Deegan jokingly deflected an earlier question with the response that he wasn’t paying attention during the incident.

“He’s my teammate, but he’s a veteran, he’s been in this sport for a while,” Deegan said. “I was up there just battling. I want to win as much as everybody else. It doesn’t matter if it’s a heat race or a main; I just want to win. I was just trying to push that.”

As Deegan and Smith battled, Jeremy Martin took the lead. Deegan finished second in the heat and backed up his performance with a solid third-place showing in the main, which was his second podium finish in a short six-race career. Deegan’s first podium was earned at Daytona, just two rounds ago.

But as Deegan struggled to find something meaningful to say, unsurprisingly for a 17-year-old rider who was not scheduled to run the full 250 schedule this year, it was the championship leader Lawrence who came to his defense.

Lawrence defends Deegan
A block pass by Haiden Deegan led to a series of events that eventually led to Jordon Smith failing to make the Main. – Feld Motor Sports

“I just want to point something out, which kind of amazes me,” Lawrence said during the conference. “So many of the people on social media, where everyone puts their expertise in, are saying the racing back in the ’80s, the early 90s, when me were men. They’re always talking about how gnarly it was and then anytime a block pass or something happens now, everyone cries about it.

“That’s just a little bit interesting. Pick one. You want the gnarly block passes from 10 years ago and then you get it, everyone makes a big song and dance about it.”

Pressed further, Lawrence defended not only the pass but the decision-making process that gets employed lap after lap in a Supercross race.

“It’s easy to point the finger,” Lawrence said. “We’re out there making decisions in a split millisecond. People have all month to pay their phone bill and they still can’t do that on time.

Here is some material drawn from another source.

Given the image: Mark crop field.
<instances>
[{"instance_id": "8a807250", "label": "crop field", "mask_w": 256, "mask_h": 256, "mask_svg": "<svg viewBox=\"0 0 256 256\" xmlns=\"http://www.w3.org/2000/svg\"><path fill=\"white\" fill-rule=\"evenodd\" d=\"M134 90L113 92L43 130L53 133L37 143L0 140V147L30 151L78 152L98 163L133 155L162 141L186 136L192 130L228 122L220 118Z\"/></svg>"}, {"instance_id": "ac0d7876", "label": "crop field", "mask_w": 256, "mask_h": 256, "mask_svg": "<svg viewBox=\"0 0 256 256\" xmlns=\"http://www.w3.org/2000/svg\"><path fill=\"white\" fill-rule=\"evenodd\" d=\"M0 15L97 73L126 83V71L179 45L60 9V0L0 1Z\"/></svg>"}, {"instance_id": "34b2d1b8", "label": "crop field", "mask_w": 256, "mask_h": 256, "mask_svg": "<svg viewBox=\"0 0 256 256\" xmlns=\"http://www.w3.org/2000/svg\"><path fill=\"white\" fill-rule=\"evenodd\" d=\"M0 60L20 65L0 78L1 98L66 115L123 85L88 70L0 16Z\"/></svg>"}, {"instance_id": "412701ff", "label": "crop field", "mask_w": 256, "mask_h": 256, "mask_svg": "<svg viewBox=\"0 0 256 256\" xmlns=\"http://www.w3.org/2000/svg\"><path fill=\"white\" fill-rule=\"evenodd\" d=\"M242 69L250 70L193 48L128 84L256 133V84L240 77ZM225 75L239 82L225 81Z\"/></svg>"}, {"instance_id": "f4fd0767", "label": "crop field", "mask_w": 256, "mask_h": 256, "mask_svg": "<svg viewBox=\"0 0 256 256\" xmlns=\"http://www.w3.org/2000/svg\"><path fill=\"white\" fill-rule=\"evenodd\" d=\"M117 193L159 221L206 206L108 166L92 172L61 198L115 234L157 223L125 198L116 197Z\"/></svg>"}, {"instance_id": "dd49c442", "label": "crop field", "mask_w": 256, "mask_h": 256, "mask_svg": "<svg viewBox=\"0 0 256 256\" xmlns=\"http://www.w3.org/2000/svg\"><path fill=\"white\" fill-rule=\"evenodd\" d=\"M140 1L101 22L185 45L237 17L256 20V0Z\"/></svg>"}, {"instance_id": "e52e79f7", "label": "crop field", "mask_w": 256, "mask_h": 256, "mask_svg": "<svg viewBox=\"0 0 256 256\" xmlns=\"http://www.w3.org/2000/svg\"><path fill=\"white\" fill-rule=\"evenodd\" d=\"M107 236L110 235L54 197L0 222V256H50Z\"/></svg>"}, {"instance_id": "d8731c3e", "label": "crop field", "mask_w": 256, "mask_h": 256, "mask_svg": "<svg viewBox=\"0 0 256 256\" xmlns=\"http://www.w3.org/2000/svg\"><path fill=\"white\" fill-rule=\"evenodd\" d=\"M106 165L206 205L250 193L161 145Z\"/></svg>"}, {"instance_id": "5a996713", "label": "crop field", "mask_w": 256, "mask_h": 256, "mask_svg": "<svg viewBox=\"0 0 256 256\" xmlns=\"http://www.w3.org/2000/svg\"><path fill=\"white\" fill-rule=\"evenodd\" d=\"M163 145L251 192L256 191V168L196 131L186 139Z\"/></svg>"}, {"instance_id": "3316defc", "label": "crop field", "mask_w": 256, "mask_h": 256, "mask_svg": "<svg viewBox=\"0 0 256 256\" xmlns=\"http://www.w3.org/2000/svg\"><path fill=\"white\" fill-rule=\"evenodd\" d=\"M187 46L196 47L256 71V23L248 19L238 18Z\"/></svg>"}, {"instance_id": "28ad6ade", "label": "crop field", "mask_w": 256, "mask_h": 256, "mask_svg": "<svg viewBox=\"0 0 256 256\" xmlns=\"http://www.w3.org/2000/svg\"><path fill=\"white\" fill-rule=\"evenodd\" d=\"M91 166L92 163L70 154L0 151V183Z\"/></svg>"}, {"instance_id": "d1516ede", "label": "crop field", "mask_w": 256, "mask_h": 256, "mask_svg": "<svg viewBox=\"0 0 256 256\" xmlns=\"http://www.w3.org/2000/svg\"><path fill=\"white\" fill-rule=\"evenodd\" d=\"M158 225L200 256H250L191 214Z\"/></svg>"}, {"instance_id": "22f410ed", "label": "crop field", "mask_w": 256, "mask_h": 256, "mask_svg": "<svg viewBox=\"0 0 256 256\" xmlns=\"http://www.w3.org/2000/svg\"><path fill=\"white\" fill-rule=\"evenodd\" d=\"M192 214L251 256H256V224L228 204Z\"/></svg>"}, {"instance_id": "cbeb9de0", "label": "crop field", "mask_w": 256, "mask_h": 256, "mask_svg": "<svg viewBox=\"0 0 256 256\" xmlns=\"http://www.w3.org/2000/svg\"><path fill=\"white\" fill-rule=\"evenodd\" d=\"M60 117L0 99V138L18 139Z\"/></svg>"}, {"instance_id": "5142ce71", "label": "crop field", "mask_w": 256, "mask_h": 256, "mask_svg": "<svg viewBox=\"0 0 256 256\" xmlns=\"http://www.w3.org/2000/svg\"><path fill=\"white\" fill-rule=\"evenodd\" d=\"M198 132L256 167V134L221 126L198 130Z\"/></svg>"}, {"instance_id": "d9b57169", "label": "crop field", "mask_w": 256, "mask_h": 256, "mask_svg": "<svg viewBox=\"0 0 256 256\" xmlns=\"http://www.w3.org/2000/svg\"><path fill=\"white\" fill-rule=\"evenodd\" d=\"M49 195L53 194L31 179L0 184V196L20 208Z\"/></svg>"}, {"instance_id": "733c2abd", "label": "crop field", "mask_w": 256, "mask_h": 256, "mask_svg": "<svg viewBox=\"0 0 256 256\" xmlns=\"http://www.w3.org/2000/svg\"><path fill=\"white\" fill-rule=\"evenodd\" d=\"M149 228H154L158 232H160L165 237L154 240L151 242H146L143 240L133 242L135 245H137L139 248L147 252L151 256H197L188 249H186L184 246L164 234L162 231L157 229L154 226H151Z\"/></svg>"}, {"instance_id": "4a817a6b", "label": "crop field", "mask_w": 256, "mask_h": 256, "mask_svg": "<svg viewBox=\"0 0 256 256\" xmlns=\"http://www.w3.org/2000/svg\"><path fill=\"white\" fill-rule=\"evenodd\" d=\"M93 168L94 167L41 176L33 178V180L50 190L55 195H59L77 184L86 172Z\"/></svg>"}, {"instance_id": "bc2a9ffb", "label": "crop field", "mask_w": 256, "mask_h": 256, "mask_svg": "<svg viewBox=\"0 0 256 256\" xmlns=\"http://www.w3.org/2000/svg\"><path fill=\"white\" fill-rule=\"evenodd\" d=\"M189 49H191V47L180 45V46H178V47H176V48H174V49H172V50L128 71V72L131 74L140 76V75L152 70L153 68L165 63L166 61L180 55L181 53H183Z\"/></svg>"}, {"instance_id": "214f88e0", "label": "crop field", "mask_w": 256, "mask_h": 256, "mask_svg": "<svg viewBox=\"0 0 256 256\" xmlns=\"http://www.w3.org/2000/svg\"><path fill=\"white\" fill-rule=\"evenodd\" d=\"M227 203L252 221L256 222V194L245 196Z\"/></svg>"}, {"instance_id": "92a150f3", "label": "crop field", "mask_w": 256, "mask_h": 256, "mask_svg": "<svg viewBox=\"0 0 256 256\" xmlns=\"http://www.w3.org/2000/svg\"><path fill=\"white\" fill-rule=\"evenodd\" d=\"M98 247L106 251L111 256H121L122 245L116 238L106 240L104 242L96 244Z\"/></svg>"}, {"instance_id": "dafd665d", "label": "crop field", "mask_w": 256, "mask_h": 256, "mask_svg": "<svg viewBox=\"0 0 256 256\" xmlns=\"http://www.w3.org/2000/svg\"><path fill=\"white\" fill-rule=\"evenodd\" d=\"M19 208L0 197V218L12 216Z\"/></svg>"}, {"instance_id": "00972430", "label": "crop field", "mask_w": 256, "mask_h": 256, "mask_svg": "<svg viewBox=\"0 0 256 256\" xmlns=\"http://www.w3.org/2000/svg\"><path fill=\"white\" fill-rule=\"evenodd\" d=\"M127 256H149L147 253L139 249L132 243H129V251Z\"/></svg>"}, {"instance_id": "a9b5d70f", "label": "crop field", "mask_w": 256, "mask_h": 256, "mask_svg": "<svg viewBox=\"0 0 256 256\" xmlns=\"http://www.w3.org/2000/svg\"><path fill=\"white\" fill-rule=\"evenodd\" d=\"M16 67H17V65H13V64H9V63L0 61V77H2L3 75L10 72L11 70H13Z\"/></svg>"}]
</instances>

“We’re making decisions at such a fast reaction [time with] adrenaline. … I’m not just saying it for me or Haiden. I speak for all the guys. No one is perfect and we’re under a microscope out there. The media is really quick to point a finger when someone makes a mistake.”

The media is required to hold athletes accountable for their actions. They are also required to tell the complete story.